I’ve never forgotten the troll illustration in Ladybird’s Three Billy Goats Gruff. The power of that illustration stayed with me – and I suspect many other people of my generation – for a long time. Basically, it scared the shit out of me and I banned it from my tiny library at the age of six. The magical elegance of Maurice Sendak’s pen work in Where the Wild Things Are that transformed Max’s bedroom “into the forest all around him” set my imagination alight and made me realise that illustration can make anything possible. At age six, my love of good illustration had begun.
I was lucky my old art college, Maidstone, had an incredibly strong illustration course. I was studying graphics and like most graphic designers, I can’t really draw, but I knew what I wanted and starting commissioning my illustrator friends in the first term of my first year. Some people called this lazy; I totally disagreed with them – and still do. Seriously, unless you have Abram Games, Alan Fletcher or Bob Gill’s talent, don’t waste your time.

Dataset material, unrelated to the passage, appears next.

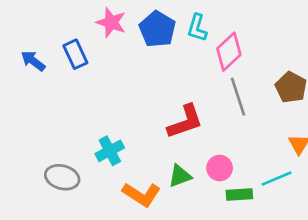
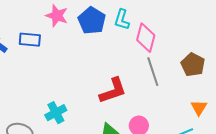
pink diamond: (229, 52) -> (146, 38), turned -32
blue rectangle: (75, 54) -> (30, 40), turned -60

Graphic designers trying to draw are like those irritating actors who think they can sing.
I know that if I was sitting in a damp French cave in Lascaux, 17 500 years ago I would be asking my illustrator buddy Ogg to move that hand print up a few inches, add some more red ochre to that bison and burnt amber to the background. And have you thought about adding a spear to that man?
I say work with people who can really draw or take beautiful photographs, or who can write great copy. You are the conductor; the person who has had that gem of an idea, so get the best talent you can afford and work as team. The illustrator, photographer or copywriter will always take your thought to another dimension, and that takes you, the job and client to a much better place.
Trust lies at the heart of this: Choose well, go with your gut and be brave.
Some of the best work NB Studio has produced in the past 17 years has been collaborating with illustrators.
Illustration has added another dimension to the stories or brief that we are trying to solve. Like the bed growing into the forest all around Max, illustration creates a splash of magic and makes the viewer interpret the work in a very personal way. Illustration can humanise complicated subject matter and, of course, can make something that is rather dull sing.
I picked this little book up last week, Illustration: Aspects and Direction by Bob Gill and John Lewis, in my local Oxfam, written in 1964. The introduction sums it up perfectly: “Illustration is a lot of things. It can be considered as a work of art or as a visual answer to a specific problem. Or it can be both. It can provide information, or elucidation. It can be a means of social comment or it can entertain.”